Thursday, March 7, 2013
It has been several days since my last post. In the interim, I have left the comfort of the Bay of Islands and have driven hundreds of miles crisscrossing from the Pacific Coast over to the West Coast along the Tasman Sea to see the giant Kauri trees and gannet colony, then back to the eastern shore again for a dunk at Hot Water Beach . During the long hours of driving, my mind has covered a myriad of topics, mainly have considered everything from family issues to personal goals. I have ruminated about geopolitical circumstances especially the value, or lack of value of my dollars, a circumstance which gripes me every time I buy anything. I have thought of countless mock dialogues with my liberal and conservative friends about world affairs. Also I have spend an inordinate amount of time trying to understand the people I see along the highway, the square-faced Caucasian New Zealanders, the brown-skinned Maoris and, of course, the Chinese, who seem to run every convenience store, take-out joint, and even probably the Jewish delis on the island. Yet, most of all, I look at the geography, the forests, crops, mountains, wildlife, and ocean.
There are drawbacks to all of this floating mind time.
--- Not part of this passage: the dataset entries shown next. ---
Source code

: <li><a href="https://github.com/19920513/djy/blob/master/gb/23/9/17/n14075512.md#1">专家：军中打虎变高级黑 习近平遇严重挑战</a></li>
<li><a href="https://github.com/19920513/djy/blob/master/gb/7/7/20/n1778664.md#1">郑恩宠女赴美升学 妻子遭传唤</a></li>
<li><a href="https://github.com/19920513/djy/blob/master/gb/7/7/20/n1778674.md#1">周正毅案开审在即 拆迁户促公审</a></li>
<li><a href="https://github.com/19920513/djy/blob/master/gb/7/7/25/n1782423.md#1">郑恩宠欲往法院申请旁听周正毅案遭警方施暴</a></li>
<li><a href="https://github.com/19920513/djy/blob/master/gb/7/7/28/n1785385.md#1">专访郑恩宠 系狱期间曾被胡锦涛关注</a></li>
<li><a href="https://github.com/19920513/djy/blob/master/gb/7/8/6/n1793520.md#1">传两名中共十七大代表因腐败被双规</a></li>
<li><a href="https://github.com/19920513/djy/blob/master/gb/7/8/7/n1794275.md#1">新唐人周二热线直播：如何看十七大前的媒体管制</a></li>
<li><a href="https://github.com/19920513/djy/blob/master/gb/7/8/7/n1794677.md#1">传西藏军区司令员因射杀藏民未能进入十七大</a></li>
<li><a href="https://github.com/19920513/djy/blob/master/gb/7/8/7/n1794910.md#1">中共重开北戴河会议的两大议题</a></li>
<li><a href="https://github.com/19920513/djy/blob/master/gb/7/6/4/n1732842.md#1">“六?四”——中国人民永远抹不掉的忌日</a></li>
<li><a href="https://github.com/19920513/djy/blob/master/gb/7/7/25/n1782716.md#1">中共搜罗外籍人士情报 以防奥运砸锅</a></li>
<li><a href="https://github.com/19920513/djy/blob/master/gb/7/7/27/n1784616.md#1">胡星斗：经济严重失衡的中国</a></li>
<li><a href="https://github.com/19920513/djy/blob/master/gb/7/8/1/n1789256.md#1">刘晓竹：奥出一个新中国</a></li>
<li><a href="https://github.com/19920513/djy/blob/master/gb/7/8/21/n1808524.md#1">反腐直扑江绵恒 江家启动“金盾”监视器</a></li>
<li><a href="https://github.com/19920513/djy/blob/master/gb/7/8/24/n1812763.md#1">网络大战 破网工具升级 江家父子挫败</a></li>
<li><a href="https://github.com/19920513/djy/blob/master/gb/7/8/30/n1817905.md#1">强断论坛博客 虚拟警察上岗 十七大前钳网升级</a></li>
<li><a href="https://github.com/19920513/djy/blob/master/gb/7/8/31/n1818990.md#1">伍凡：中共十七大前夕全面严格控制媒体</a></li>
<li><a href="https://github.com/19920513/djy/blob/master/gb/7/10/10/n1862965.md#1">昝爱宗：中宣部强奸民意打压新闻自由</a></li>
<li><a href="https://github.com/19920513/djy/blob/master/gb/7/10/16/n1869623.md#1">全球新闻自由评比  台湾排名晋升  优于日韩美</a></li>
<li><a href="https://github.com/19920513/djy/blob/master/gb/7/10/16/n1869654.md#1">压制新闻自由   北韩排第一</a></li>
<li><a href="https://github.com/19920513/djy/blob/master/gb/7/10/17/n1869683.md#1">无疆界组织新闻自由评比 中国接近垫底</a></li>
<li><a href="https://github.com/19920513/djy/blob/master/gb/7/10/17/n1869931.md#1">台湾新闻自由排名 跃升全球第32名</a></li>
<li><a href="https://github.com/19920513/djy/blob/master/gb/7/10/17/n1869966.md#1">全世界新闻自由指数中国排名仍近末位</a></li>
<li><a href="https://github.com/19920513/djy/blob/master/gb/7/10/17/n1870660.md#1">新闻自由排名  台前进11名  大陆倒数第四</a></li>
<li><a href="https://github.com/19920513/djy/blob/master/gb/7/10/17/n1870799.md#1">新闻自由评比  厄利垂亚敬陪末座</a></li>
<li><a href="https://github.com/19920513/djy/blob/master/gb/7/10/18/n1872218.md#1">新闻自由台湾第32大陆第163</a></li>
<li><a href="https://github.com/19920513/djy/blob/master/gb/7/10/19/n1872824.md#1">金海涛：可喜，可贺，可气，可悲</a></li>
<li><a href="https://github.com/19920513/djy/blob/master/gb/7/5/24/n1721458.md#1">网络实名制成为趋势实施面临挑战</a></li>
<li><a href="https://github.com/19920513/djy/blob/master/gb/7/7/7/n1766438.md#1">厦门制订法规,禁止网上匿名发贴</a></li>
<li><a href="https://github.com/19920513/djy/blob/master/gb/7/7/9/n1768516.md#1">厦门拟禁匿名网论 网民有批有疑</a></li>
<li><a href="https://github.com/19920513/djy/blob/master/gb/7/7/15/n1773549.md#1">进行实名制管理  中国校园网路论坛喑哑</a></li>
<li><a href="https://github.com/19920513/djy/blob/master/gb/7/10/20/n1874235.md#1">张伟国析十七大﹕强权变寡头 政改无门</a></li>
My focus on the road loses precision. I have hit the left hand curb hard with my front left wheel much too often and have made deep scratches on the rim and rub marks on the tire. I must be living under a lucky Southern Hemisphere star since I have not had a blow-out. I don't naturally stay to the right enough nor go down the center of the lane. Driving from the right of the car makes me wander while I wonder.
You most likely would like to hear some conclusions about my ideas on any of the above topics, something pithy, profound, or even salacious truths from the mouth of Rabbi Lee, so to speak. Unfortunately, today does not feel like the time to synthesize my observations of New Zealand into sloppy platitudes. I have places to go and people to see and I'm not sure I'm up to the task of saying anything meaningful besides. I suppose such rolling about doesn't necessarily produce much enlightenment anyway nor does it add to my confusion about life either. It is almost like seeing more makes life less expressible. It reinforces over and over the simple notion I have said before: namely, that are a lot of people out there, more than I can imagine. In addition, it strengthens my belief, that, as with me, people live in a continual struggle for redemption, however conscious, from the expectations of others. Plainly, it is a peculiar trip down a road that looks ever shorter the older you get. Today I have new miles to go. I am off to some fly fishing spots near Rotorua and plan to have some sporty stories to tell.